- PROBLEM REQUIREMENTS
Write out every line of the entries below unchanged, leaving out the pictures.

☆ ☆ ☆ ☆ ☆

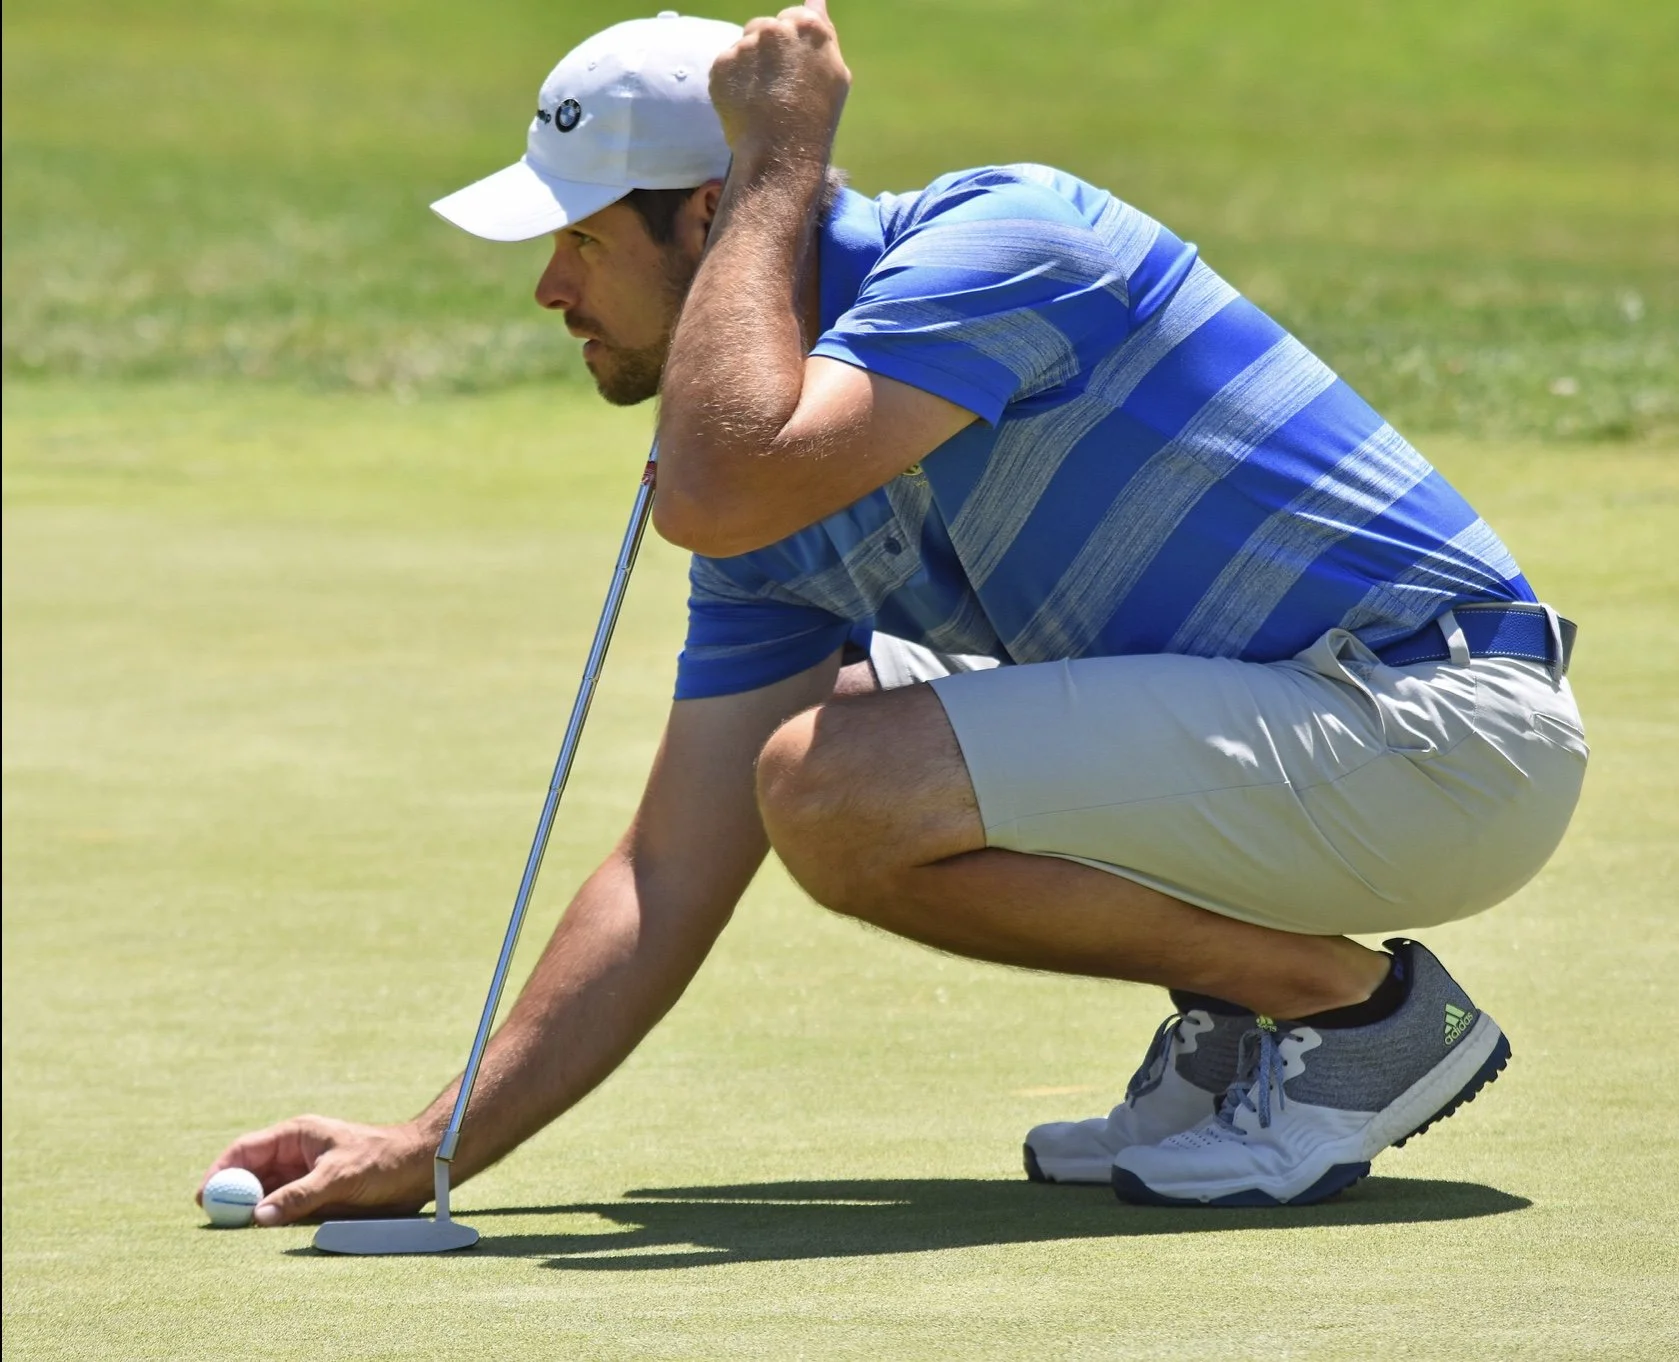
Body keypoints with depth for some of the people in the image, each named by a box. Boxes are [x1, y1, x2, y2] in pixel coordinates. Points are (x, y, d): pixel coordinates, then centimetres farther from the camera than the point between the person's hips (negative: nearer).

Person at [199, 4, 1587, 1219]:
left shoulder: (993, 237, -16)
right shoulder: (788, 473, 9)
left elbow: (716, 495, -32)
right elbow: (672, 874, 9)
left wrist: (776, 166, -17)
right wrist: (429, 1152, 4)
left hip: (1446, 734, -9)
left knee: (838, 786, -21)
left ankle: (1358, 1009, -7)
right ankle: (1236, 1034, 12)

☆ ☆ ☆ ☆ ☆

- SOLUTION
Body keypoints with depth for some of the people in the image, each named by a box. Boxes are [x1, y1, x2, y2] in pixel coordinates. Points are (x, y, d): pixel coordinates, then centimetres farther from the camera than the point between the person's hips (negative: nearer).

Person at [199, 4, 1587, 1219]:
left shoulder: (993, 237, -16)
right shoulder: (788, 473, 9)
left elbow: (716, 495, -32)
right elbow: (672, 874, 9)
left wrist: (776, 166, -17)
right wrist: (429, 1152, 4)
left hip: (1446, 734, -9)
left knee: (838, 786, -21)
left ankle: (1358, 1009, -7)
right ankle: (1236, 1034, 12)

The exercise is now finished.